Balance Sheet The balance sheet has grown steadily, with total assets moving higher over time and capital building gradually. Equity has inched up, which is what you want to see in a growing bank, and overall leverage looks typical for a regional lender rather than stretched. Debt has risen from earlier leaner years but remains manageable in the context of the asset base. Cash on hand is modest, but for a bank the key is funding structure and asset quality rather than raw cash, so the main message is a cautiously expanding franchise with a reasonable capital base.


Cash Flow

Cash Flow Cash flow has been choppy, which is common for banks because loan growth and deposit flows heavily influence the numbers. There was a period of very strong operating cash flow, followed by a normalization down to more modest levels, and one earlier year with a meaningful outflow. Capital spending has been very light, so free cash flow largely follows operating cash flow. For a lender, this pattern mostly reflects shifts in lending and funding rather than structural problems, but it does underline that reported cash flows can swing significantly from year to year.


Competitive Edge

Competitive Edge Meridian occupies a niche as a tech‑aware community bank with a strong local footprint in the Delaware Valley. Its “branch‑lite” model and emphasis on digital banking help keep costs lower than more branch‑heavy peers, while its high‑touch, relationship‑driven commercial banking builds loyalty with small and mid‑sized businesses. The bank benefits from local knowledge, specialized lending teams, and integrated wealth management, but faces the usual regional bank pressures: heavy competition from national banks and fintechs, geographic concentration, and sensitivity to regional economic cycles.


Innovation and R&D

Innovation and R&D For a community bank, Meridian is unusually active on the innovation front.

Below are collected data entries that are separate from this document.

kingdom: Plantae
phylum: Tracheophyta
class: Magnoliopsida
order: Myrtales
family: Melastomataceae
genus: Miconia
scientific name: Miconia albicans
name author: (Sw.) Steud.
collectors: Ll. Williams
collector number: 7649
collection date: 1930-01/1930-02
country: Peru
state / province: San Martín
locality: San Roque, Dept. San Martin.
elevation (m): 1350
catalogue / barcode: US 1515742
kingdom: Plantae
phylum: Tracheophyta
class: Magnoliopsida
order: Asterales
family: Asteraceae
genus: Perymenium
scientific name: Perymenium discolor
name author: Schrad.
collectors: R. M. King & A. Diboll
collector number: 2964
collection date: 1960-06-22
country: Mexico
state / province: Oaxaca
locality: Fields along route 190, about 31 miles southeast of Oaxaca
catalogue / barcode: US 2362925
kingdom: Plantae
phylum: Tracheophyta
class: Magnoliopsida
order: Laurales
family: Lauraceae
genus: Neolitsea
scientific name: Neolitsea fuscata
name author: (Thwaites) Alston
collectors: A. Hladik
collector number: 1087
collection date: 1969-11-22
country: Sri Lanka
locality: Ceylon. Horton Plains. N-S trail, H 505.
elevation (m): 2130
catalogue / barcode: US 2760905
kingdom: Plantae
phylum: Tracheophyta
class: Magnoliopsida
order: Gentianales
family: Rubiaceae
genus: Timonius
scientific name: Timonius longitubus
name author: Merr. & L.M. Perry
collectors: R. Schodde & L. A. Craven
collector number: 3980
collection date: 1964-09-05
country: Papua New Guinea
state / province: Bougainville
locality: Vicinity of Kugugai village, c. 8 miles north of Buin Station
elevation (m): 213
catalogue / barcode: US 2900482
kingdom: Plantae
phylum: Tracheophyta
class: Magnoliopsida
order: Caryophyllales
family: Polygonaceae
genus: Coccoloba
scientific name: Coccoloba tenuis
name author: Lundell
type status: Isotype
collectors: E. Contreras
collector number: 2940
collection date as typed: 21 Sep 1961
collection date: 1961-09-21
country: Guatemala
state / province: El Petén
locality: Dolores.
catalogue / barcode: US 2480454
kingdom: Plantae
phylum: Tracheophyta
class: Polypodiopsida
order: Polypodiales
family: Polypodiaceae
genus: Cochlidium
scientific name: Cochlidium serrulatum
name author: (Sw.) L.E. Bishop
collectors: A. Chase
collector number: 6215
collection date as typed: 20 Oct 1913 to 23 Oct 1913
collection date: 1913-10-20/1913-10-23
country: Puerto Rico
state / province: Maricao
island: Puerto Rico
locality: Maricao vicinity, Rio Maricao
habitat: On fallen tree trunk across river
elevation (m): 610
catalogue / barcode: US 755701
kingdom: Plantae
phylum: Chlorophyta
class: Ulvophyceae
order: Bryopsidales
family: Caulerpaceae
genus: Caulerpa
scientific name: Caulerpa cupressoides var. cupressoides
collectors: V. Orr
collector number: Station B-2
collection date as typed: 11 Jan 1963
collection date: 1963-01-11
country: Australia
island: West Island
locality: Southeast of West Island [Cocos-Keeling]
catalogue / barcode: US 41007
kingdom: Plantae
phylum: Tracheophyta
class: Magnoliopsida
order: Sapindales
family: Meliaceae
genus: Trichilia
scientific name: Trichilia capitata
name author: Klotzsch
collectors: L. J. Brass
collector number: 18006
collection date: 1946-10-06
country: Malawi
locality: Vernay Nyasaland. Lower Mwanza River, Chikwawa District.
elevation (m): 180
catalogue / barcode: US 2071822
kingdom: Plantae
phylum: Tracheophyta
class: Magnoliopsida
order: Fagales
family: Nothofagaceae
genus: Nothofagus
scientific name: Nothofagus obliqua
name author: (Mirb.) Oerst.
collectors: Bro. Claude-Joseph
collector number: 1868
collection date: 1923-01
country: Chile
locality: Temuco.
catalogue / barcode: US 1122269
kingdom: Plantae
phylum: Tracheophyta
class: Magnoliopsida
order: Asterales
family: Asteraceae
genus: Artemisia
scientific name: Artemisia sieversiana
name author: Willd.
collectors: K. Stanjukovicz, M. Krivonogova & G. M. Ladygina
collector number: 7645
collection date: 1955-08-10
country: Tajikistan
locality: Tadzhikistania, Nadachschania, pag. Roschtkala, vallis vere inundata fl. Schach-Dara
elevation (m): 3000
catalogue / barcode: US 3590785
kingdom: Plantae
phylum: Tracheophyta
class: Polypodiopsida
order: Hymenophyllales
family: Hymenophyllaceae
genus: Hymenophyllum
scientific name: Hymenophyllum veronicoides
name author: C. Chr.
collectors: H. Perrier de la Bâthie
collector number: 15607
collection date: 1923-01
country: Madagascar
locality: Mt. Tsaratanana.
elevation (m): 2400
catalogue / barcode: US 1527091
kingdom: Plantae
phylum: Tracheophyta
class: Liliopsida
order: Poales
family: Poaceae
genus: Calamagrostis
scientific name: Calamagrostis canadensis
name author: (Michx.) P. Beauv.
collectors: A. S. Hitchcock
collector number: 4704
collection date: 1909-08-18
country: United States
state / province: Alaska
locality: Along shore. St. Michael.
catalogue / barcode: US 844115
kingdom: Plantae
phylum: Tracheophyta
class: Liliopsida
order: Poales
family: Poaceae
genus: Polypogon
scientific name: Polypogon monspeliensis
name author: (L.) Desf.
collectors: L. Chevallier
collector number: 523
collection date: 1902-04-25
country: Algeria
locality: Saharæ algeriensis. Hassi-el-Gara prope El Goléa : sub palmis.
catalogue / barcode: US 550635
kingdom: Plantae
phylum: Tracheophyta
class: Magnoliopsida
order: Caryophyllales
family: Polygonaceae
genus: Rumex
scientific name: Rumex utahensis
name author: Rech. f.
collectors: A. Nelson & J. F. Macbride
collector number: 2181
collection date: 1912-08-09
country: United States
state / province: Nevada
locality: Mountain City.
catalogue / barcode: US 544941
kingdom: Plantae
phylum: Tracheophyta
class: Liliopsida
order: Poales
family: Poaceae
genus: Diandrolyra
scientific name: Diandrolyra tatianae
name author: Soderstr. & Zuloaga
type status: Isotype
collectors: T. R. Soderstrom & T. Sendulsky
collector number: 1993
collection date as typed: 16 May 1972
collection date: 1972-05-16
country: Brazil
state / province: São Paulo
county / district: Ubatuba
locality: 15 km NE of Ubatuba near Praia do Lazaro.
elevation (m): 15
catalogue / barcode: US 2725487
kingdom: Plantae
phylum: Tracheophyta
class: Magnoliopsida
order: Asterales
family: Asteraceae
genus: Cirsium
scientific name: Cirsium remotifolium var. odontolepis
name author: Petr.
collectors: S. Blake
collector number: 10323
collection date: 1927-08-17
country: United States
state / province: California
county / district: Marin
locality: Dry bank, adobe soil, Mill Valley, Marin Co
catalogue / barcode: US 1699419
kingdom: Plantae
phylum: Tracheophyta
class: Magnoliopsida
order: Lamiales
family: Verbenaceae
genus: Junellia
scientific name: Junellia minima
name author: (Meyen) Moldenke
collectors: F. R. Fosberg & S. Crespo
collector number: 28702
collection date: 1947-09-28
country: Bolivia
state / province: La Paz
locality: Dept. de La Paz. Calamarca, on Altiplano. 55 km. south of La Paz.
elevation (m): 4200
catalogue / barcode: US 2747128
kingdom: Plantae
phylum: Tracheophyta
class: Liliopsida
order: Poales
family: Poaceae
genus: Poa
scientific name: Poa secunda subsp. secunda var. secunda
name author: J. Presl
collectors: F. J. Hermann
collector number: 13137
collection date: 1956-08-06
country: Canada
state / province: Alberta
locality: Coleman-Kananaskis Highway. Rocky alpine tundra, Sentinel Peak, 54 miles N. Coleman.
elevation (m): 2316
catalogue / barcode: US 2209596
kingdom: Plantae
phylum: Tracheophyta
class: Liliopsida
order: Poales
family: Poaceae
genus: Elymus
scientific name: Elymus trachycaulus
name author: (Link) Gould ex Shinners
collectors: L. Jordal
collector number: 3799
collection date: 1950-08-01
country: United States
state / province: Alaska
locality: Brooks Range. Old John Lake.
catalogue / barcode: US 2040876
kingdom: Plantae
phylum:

Project Nova shows it is experimenting with blockchain for payments, loan automation, and digital identity, all aimed at faster, safer, and cheaper operations. The “Price Drop” feature in its app and partnerships like PriceRazzi and Corserv signal a willingness to differentiate on digital services and co‑create products with fintech partners. These efforts could enhance efficiency and customer stickiness over time, but many are still in early stages, so the ultimate impact and execution risk remain open questions.


Summary

Overall, Meridian looks like a steadily growing regional bank that blends traditional relationship banking with selective technology bets. Financially, it has remained consistently profitable, with gradually rising assets and capital, though earnings have cycled with the broader rate and credit environment. The balance sheet and cash flows look typical for a cautious, expanding community lender. Strategically, its lower‑branch, digital‑forward model and local commercial focus provide a clear identity, while its blockchain and fintech initiatives offer potential upside if executed well. Key things to watch include credit quality, interest‑margin pressures, regional economic health, and whether its innovation projects translate into durable cost advantages and deeper customer relationships.